The seed bank growing in the small garden behind his house
is nothing special, but the vegetables within it are spectacular.
This marks the eighth year for his turnip seed, and this season’s
progeny is gigantic and heavy with blossoms. Tall, bushy white
carrots, bright yellow daikon blooms — this garden of
flowers we don’t usually see belies the area’s
meager topsoil and the nine feet of sand beneath it.
Drawing on the past is essential to Nakayasu’s success,
but it wouldn’t work if he didn’t also pay attention
to the present. Rather than bemoan the area’s urbanization,
he has found ways to take advantage of it.
For instance, those two-green parks: With all the factories
in Himeji came factory workers, and the houses that sprung
up for them created a third element in this city’s patchwork
identity, that of suburbia. Seeking to make the city more
livable, in 1998 the government bought much of the remaining
farmland and converted it to parks. It was by selling 3 1/2
acres to the project that Nakayasu was able to weather the
financial transition to Natural Agriculture.
More so, though, he has seized the parks’ ongoing benefits
to build up his fields. His soil alone is not strong enough
to grow many weeds, certainly not enough to make compost.
(When he began farming this way, he used to go desperately
to the riverbanks to collect fallen weeds.) However, the city’s
trees, with all their leaves and branches tucked into those
tidy parks, grow greener than they need. In an arrangement
made through a relative who works with the local disposal
company, twice a year Nakayasu diverts 50 truckloads of trimmings
from the incinerator to his field. “At this point,”
he says, “I couldn’t survive without the parks.”

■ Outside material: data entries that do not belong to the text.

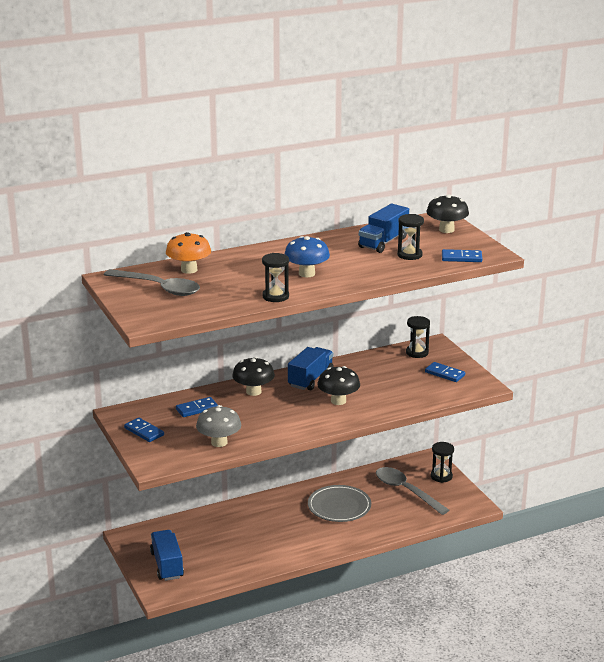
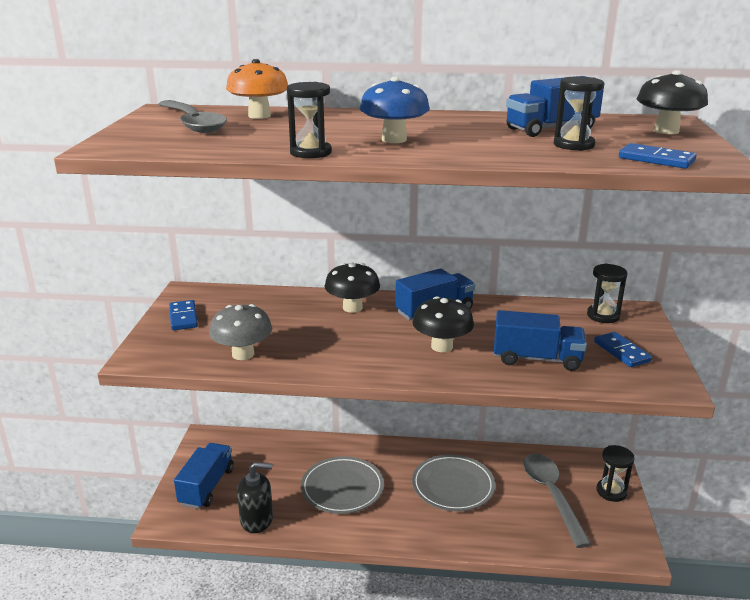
camera: 30 degrees right, 0 degrees up
blue domino [176,397,218,417] -> none
none -> black soap dispenser [237,462,273,533]
none -> grey plate [301,456,384,514]
none -> blue truck [494,310,587,371]

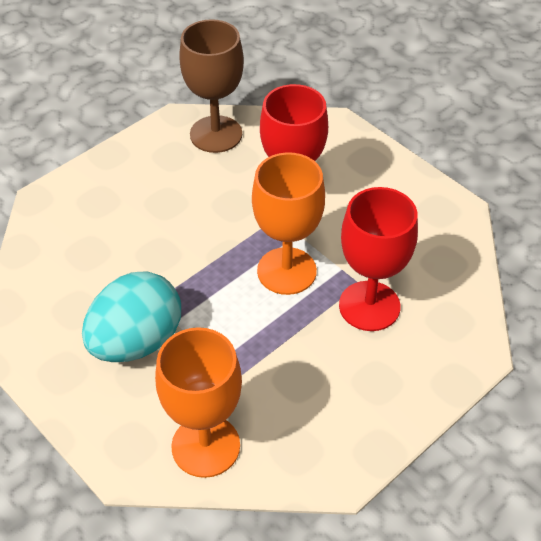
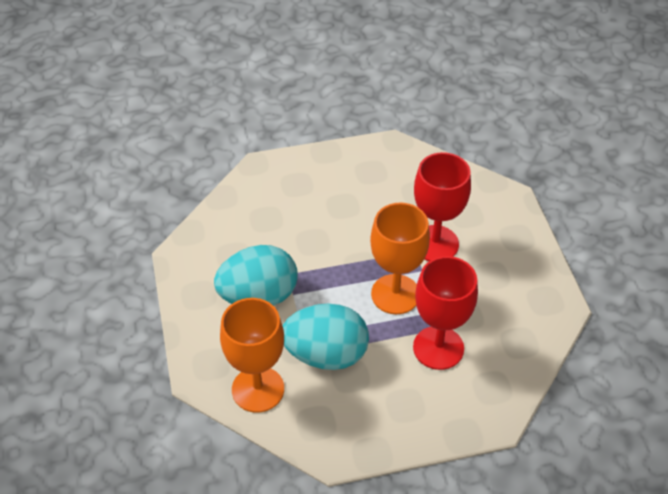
camera: 30 degrees right, 0 degrees up
brown goblet [179,19,244,153] -> none
none -> turquoise egg [282,303,369,370]

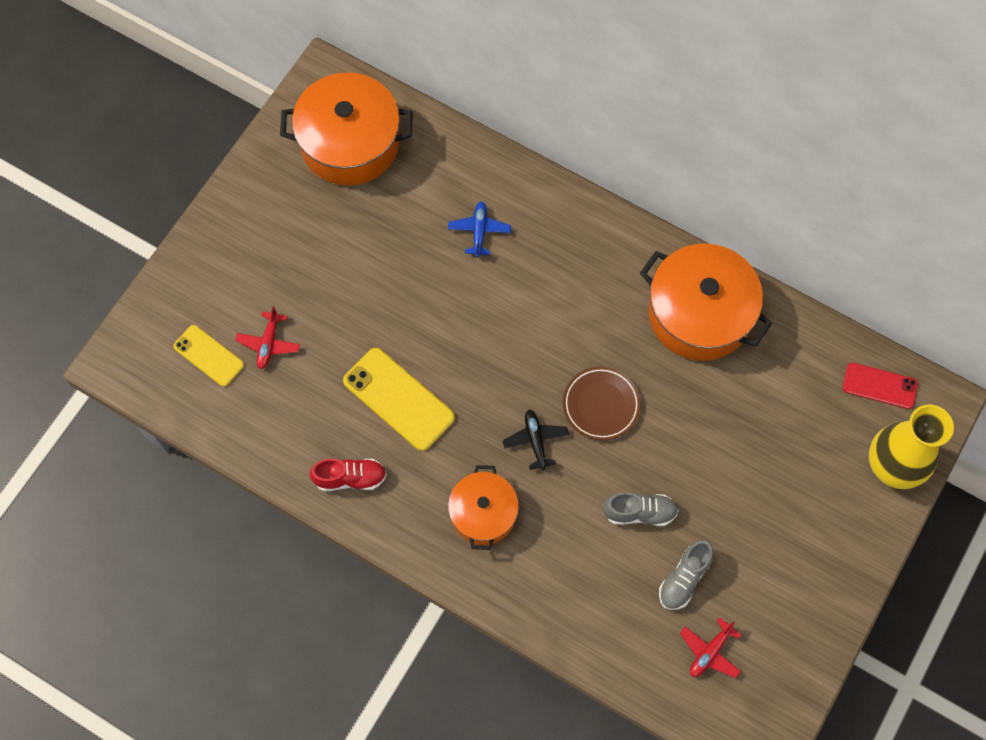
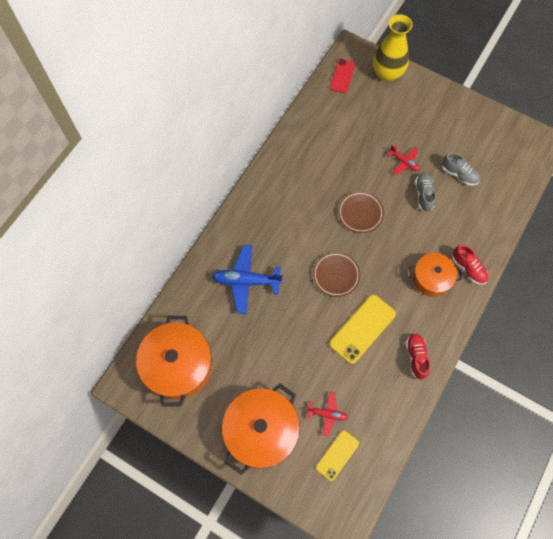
camera: 90 degrees left, 0 degrees up
blue plane [448,201,511,257] -> blue plane [212,245,283,314], size x1.79
black plane [503,410,569,470] -> none
orange pot [640,243,772,361] -> orange pot moved to [222,383,300,475]
red plane [680,617,742,678] -> red plane moved to [387,145,420,175]
none -> brown plate [313,252,360,297]
none -> red shoe [452,245,488,285]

Likewise, his sales rely on the city. With suburban growth
it has become possible to sell directly to individuals, which
means not just cutting out the middleman but getting a premium
for food grown naturally amidst all this artificiality. His
non-organic neighbors who sell wholesale are gradually selling
off their plots to developers and the city. Despite their
attachment to the land, the market just isn’t profitable
enough to make it worth staying.

And the reality is, as one farmer falls, so the rest are
weakened. Nakayasu’s main field is the last in a line
of 12 such plots. The thin berms between them are more evidence
of attachment than separation. When one farmer sells his 1/4-acre
strip, the new, non-farming owner must buy all of those adjoining
in order to use it. I remark that this must lead to more pressure
to sell, and Nakayasu replies with characteristic optimism:
“Yes, but luckily I’m on the end. Someone could
buy all eleven of those, and I could still farm here.”
On the drive back to the train station, he confesses to being
torn between worlds. He is attached to the land for its history,
and yet he dreams of moving to more hospitable land because
it would mean a better life in the present and future. Of
course then he bounces back to the bright side, and says that
ultimately it doesn’t matter where he farms. “My
work is to pass on the philosophy, techniques and heart of
Natural Agriculture,” he says, “and I can do that
anywhere.”
Driving back to the train station, I think of the sad lotus
fields punctured by telephone poles. They remind me of the
sutra I read last night in The Teachings of Buddha, the Japanese
hotel’s equivalent of a Gideon Bible. The lesson described
the lotus flower, purest white, which grows forth only from
mud:
Undefiled by worldly dharmas
Like a lotus flower floating on the water
They have welled forth out of the earth
Nearing the train station, I see flashes of ancient white
through the cracks between buildings. Maybe it sounds too
perfect a story, but it’s true: you can still see the
White Egret from these gray and empty streets.